La soluzione liberatoria è stata quindi motivata sul rilievo dell’insussistenza in capo all’imputato dei profili della colpa.

Il ricorrente deduce l’illogicità e la contraddittorietà della decisione liberatoria evidenziando che la colpa del medico, che inadeguatamente avrebbe corrisposto all’accertata patologia acustica, non avrebbe potuto portare ad elidere profili di colpa del procuratore dell’azienda, quantomeno sotto il profilo della colpa generica. L’imputato, in altri termini, avrebbe dovuto comunque sorvegliare sul comportamento del medico aziendale, onde, non avendovi provveduto, doveva ritenersi in colpa.

Considerato in diritto

Il ricorso non è fondato, a fronte di una sentenza che pare corretta giuridicamente e affatto priva dei lamentati profili di illogicità allorquando ha motivatamente escluso il profilo di colpa in carico al datore di lavoro.

Va ricordato in premessa che, in tema di reato colposo, quando si verta in ipotesi di responsabilità emissiva, l’addebito può essere formalizzato a carico del titolare della posizione di garanzia, ossia del soggetto gravato dell’obbligo di impedire l’evento ex articolo 40, comma secondo, cod.pen., ma non basandosi tale addebito solo sulla posizione di garanzia, perché la responsabilità presuppone pur sempre la presenza di una condotta concretamente colposa, dotata di un ruolo eziologico nella spiegazione dell’evento lesivo. In altri termini, la posizione di garanzia non implica automaticamente la responsabilità colpevole, quando manchi la prova che il soggetto abbia violato una specifica regola cautelare che avrebbe agito su un evento prevedibile ed evitabile (Sezione IV, 23 settembre 2009, Tonti, rv. 245459).
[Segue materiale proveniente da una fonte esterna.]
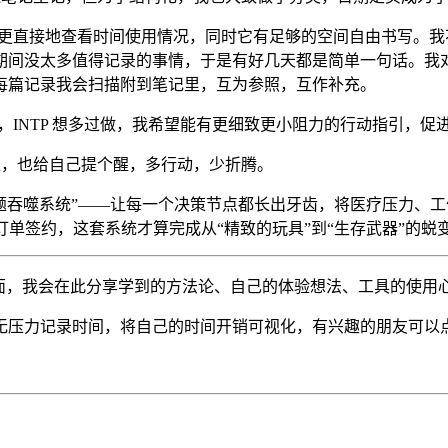
衷是想更直接地查看时间使用情况，同时它有足够的空间自由书写
期间没太多值得记录的事情，于是有好几天都是简单一句话。我
每篇记录我会扫描附到笔记里，互为参照，互作补充。
动建议，INTP 想多过做，我希望能有更细致更小阻力的行动指引
给大家，也给自己提个醒，多行动，少折腾。
题吞噬系统”——让每一个决策节点都长出牙齿，将医疗压力、
订单签约，这套系统才算完成从“精致的玩具”到“生存武器”的蜕
面面，我会在此分享学到的方法论、自己的体验想法、工具的使用
无压力记录时间，将自己的时间开销可视化，有兴趣的朋友可以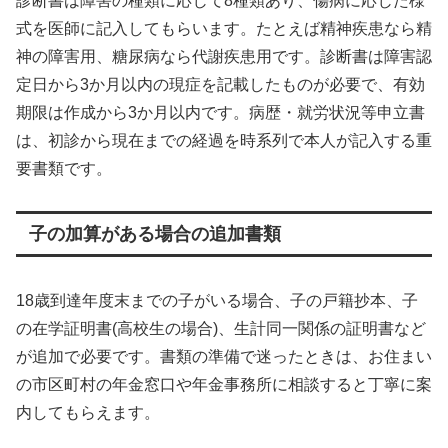
診断書は障害の種類に応じて8種類あり、傷病に応じた様
式を医師に記入してもらいます。たとえば精神疾患なら精
神の障害用、糖尿病なら代謝疾患用です。診断書は障害認
定日から3か月以内の現症を記載したものが必要で、有効
期限は作成から3か月以内です。病歴・就労状況等申立書
は、初診から現在までの経過を時系列で本人が記入する重
要書類です。
子の加算がある場合の追加書類
18歳到達年度末までの子がいる場合、子の戸籍抄本、子
の在学証明書(高校生の場合)、生計同一関係の証明書など
が追加で必要です。書類の準備で迷ったときは、お住まい
の市区町村の年金窓口や年金事務所に相談すると丁寧に案
内してもらえます。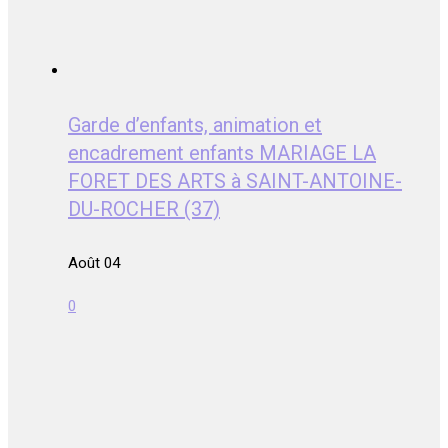
Garde d’enfants, animation et
encadrement enfants MARIAGE LA
FORET DES ARTS à SAINT-ANTOINE-
DU-ROCHER (37)
Août 04
0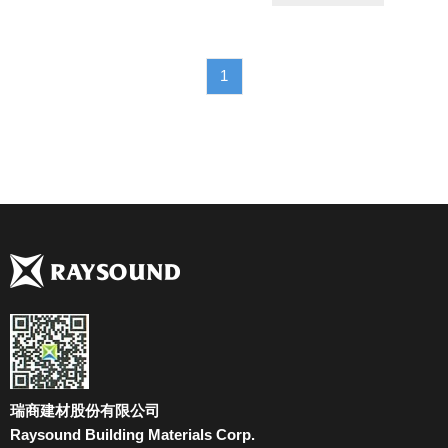
1
瑞商建材股份有限公司
Raysound Building Materials Corp.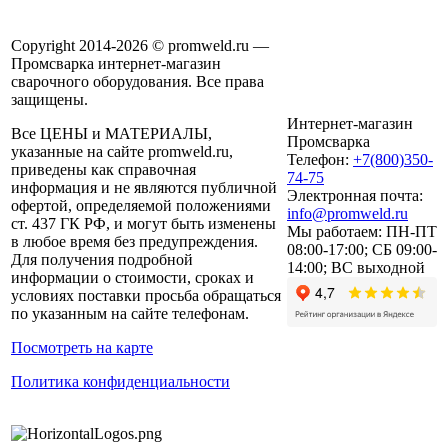
Copyright 2014-2026 © promweld.ru —
Промсварка интернет-магазин
сварочного оборудования. Все права
защищены.
Интернет-магазин
Все ЦЕНЫ и МАТЕРИАЛЫ,
Промсварка
указанные на сайте promweld.ru,
Телефон:
+7(800)350-
приведены как справочная
74-75
информация и не являются публичной
Электронная почта:
офертой, определяемой положениями
info@promweld.ru
ст. 437 ГК РФ, и могут быть изменены
Мы работаем:
ПН-ПТ
в любое время без предупреждения.
08:00-17:00; СБ 09:00-
Для получения подробной
14:00; ВС выходной
информации о стоимости, сроках и
условиях поставки просьба обращаться
по указанным на сайте телефонам.
Посмотреть на карте
Политика конфиденциальности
E’ sotto questo profilo che va apprezzata la decisione in esame, allorquando ha motivatamente escluso la colpa dell’imputato.

E’ indiscutibile che il datore di lavoro, titolare principale della posizione di garanzia, è tenuto a vigilare sul modo con cui gli altri soggetti (con) titolari della posizione di garanzia assolvono il proprio ruolo (qui, il medico competente).

E’ principio pacifico: desumibile già dall’articolo 2087 del codice civile, ed ora, per quanto possa valere, riaffermato a chiare lettere dell’articolo 18, comma 3 bis, del decreto legislativo n. 81 del 2008, laddove si afferma che il datore di lavoro e il dirigente, oltre ad assolvere agli obblighi propri dettagliati nei precedenti commi dello stesso articolo, in più (“altresì” ) sono tenuti a vigilare sull’adempimento degli obblighi propri dei preposti (articolo 19), dei lavoratori (articolo 20), dei progettisti (articolo 22), dei fabbricanti e dei fornitori (articolo 23), degli installatori (articolo 24) e del medico competente (articolo 25), restando peraltro ferma l’esclusiva responsabilità dei soggetti obbligati in proprio dalle norme citate, allorchè la mancata attuazione dei relativi obblighi “sia addebitabile unicamente agli stessi”, non essendo riscontrabile un difetto di vigilanza da parte del datore di lavoro e del dirigente.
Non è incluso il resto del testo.